[Opening Dataset content section]

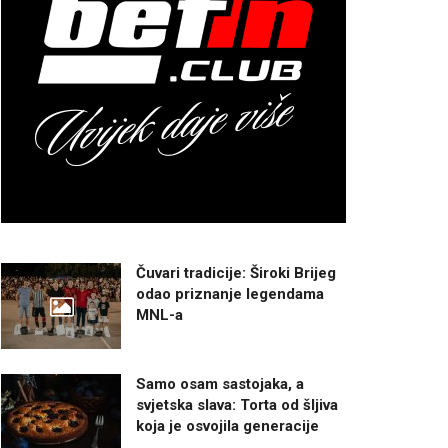
Čuvari tradicije: Široki Brijeg
odao priznanje legendama
MNL-a
Samo osam sastojaka, a
svjetska slava: Torta od šljiva
koja je osvojila generacije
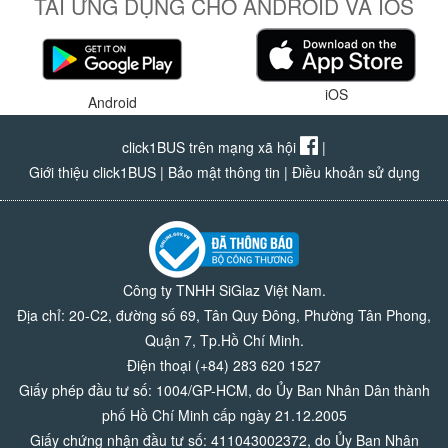
TẢI ỨNG DỤNG CHO ANDROID VÀ IOS
iOS
Android
click1BUS trên mạng xã hội
|
Giới thiệu click1BUS
|
Bảo mật thông tin
|
Điều khoản sử dụng
Công ty TNHH SiGlaz Việt Nam.
Địa chỉ: 20-C2, đường số 69, Tân Quy Đông, Phường Tân Phong,
Quận 7, Tp.Hồ Chí Minh.
Điện thoại (+84) 283 620 1527
Giấy phép đầu tư số: 1004/GP-HCM, do Ủy Ban Nhân Dân thành
phố Hồ Chí Minh cấp ngày 21.12.2005
Giấy chứng nhận đầu tư số: 411043002372, do Ủy Ban Nhân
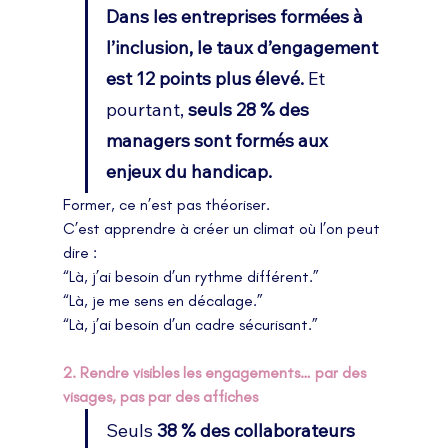
Dans les entreprises formées à 
l’inclusion, le taux d’engagement 
est 12 points plus élevé.
Et
pourtant,
 seuls 28 % des 
managers sont formés aux 
enjeux du handicap.
Former, ce n’est pas théoriser.
C’est apprendre à créer un climat où l’on peut 
dire :
“Là, j’ai besoin d’un rythme différent.”
“Là, je me sens en décalage.”
“Là, j’ai besoin d’un cadre sécurisant.”
2. Rendre visibles les engagements… par des 
visages, pas par des affiches
Seuls
 38 % des collaborateurs 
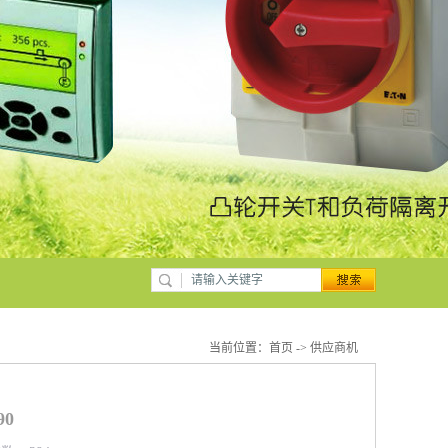
当前位置：
首页
->
供应商机
90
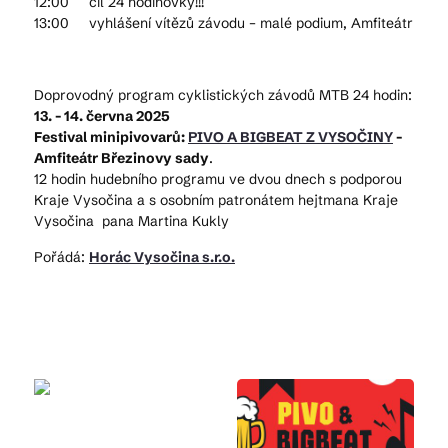
12:00 cíl 24 hodinovky!!!
13:00 vyhlášení vítězů závodu – malé podium, Amfiteátr
Doprovodný program cyklistických závodů MTB 24 hodin:
13. - 14. června 2025
Festival minipivovarů:
PIVO A BIGBEAT Z VYSOČINY
-
Amfiteátr Březinovy sady
.
12 hodin hudebního programu ve dvou dnech s podporou
Kraje Vysočina a s osobním patronátem hejtmana Kraje
Vysočina pana Martina Kukly
Pořádá:
Horác Vysočina s.r.o.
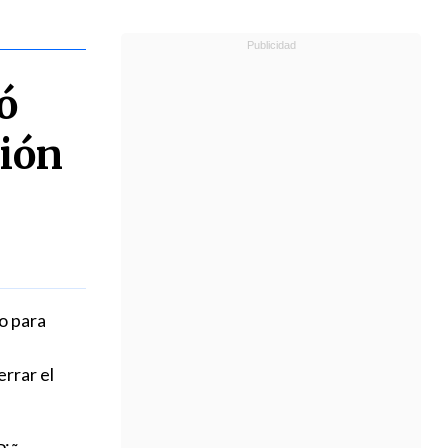
ó
ción
o para
errar el
e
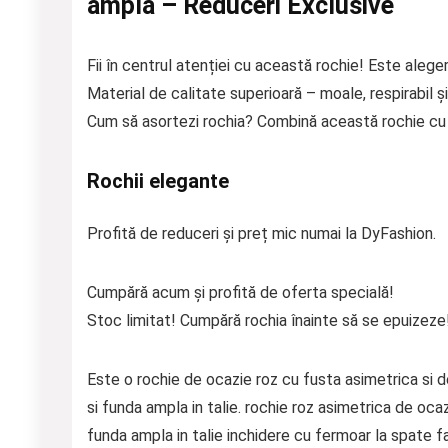
ampla – Reduceri Exclusive
Fii în centrul atenției cu această rochie! Este aleger
Material de calitate superioară – moale, respirabil și
Cum să asortezi rochia? Combină această rochie cu p
Rochii elegante
Profită de reduceri și preț mic numai la DyFashion.
Cumpără acum și profită de oferta specială!
Stoc limitat! Cumpără rochia înainte să se epuizeze
Este o rochie de ocazie roz cu fusta asimetrica si 
si funda ampla in talie. rochie roz asimetrica de oc
funda ampla in talie inchidere cu fermoar la spate f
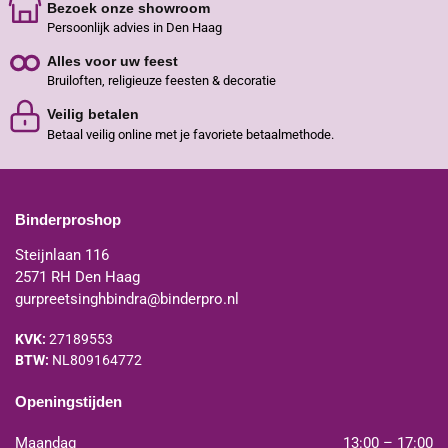
Bezoek onze showroom
Persoonlijk advies in Den Haag
Alles voor uw feest
Bruiloften, religieuze feesten & decoratie
Veilig betalen
Betaal veilig online met je favoriete betaalmethode.
Binderproshop
Steijnlaan 116
2571 RH Den Haag
gurpreetsinghbindra@binderpro.nl
KVK:
27189553
BTW:
NL809164772
Openingstijden
Maandag
13:00 – 17:00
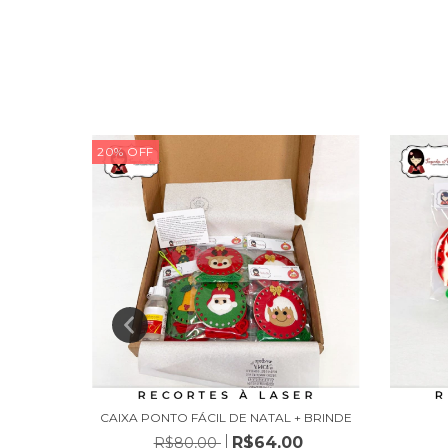
20
%
OFF
CAIXA PONTO FÁCIL DE NATAL + BRINDE
R$64,00
R$80,00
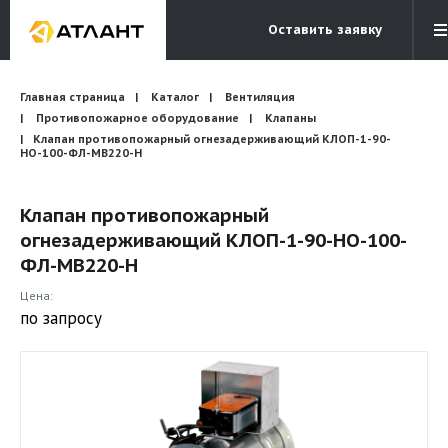
Оставить заявку
Электронная почта
Главная страница
Каталог
Вентиляция
Бесплатный звонок
info@atlantcompany.ru
8 (495) 532-45-07
Противопожарное оборудование
Клапаны
Клапан противопожарный огнезадерживающий КЛОП-1-90-
НО-100-ФЛ-МВ220-Н
Акции
Бренды
Клапан противопожарный
огнезадерживающий КЛОП-1-90-НО-100-
Каталоги
ФЛ-МВ220-Н
Бланки запросов
Цена:
по запросу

[Closing Dataset content section]

> [Problem requirements] Please copy the text of every record above word for word, leaving the pictures out of your answer.

> [Result of the task]
Čuvari tradicije: Široki Brijeg
odao priznanje legendama
MNL-a
Samo osam sastojaka, a
svjetska slava: Torta od šljiva
koja je osvojila generacije
TẢI ỨNG DỤNG CHO ANDROID VÀ IOS
iOS
Android
click1BUS trên mạng xã hội
|
Giới thiệu click1BUS
|
Bảo mật thông tin
|
Điều khoản sử dụng
Công ty TNHH SiGlaz Việt Nam.
Địa chỉ: 20-C2, đường số 69, Tân Quy Đông, Phường Tân Phong,
Quận 7, Tp.Hồ Chí Minh.
Điện thoại (+84) 283 620 1527
Giấy phép đầu tư số: 1004/GP-HCM, do Ủy Ban Nhân Dân thành
phố Hồ Chí Minh cấp ngày 21.12.2005
Giấy chứng nhận đầu tư số: 411043002372, do Ủy Ban Nhân
Dans les entreprises formées à 
l’inclusion, le taux d’engagement 
est 12 points plus élevé.
Et
pourtant,
 seuls 28 % des 
managers sont formés aux 
enjeux du handicap.
Former, ce n’est pas théoriser.
C’est apprendre à créer un climat où l’on peut 
dire :
“Là, j’ai besoin d’un rythme différent.”
“Là, je me sens en décalage.”
“Là, j’ai besoin d’un cadre sécurisant.”
2. Rendre visibles les engagements… par des 
visages, pas par des affiches
Seuls
 38 % des collaborateurs 
当前位置：
首页
->
供应商机
90
12:00 cíl 24 hodinovky!!!
13:00 vyhlášení vítězů závodu – malé podium, Amfiteátr
Doprovodný program cyklistických závodů MTB 24 hodin:
13. - 14. června 2025
Festival minipivovarů:
PIVO A BIGBEAT Z VYSOČINY
-
Amfiteátr Březinovy sady
.
12 hodin hudebního programu ve dvou dnech s podporou
Kraje Vysočina a s osobním patronátem hejtmana Kraje
Vysočina pana Martina Kukly
Pořádá:
Horác Vysočina s.r.o.
ó
ción
o para
errar el
e
ampla – Reduceri Exclusive
Fii în centrul atenției cu această rochie! Este aleger
Material de calitate superioară – moale, respirabil și
Cum să asortezi rochia? Combină această rochie cu p
Rochii elegante
Profită de reduceri și preț mic numai la DyFashion.
Cumpără acum și profită de oferta specială!
Stoc limitat! Cumpără rochia înainte să se epuizeze
Este o rochie de ocazie roz cu fusta asimetrica si 
si funda ampla in talie. rochie roz asimetrica de oc
funda ampla in talie inchidere cu fermoar la spate f
Bezoek onze showroom
Persoonlijk advies in Den Haag
Alles voor uw feest
Bruiloften, religieuze feesten & decoratie
Veilig betalen
Betaal veilig online met je favoriete betaalmethode.
Binderproshop
Steijnlaan 116
2571 RH Den Haag
gurpreetsinghbindra@binderpro.nl
KVK:
27189553
BTW:
NL809164772
Openingstijden
Maandag
13:00 – 17:00
20
%
OFF
CAIXA PONTO FÁCIL DE NATAL + BRINDE
R$64,00
R$80,00
Оставить заявку
Электронная почта
Главная страница
Каталог
Вентиляция
Бесплатный звонок
info@atlantcompany.ru
8 (495) 532-45-07
Противопожарное оборудование
Клапаны
Клапан противопожарный огнезадерживающий КЛОП-1-90-
НО-100-ФЛ-МВ220-Н
Акции
Бренды
Клапан противопожарный
огнезадерживающий КЛОП-1-90-НО-100-
Каталоги
ФЛ-МВ220-Н
Бланки запросов
Цена:
по запросу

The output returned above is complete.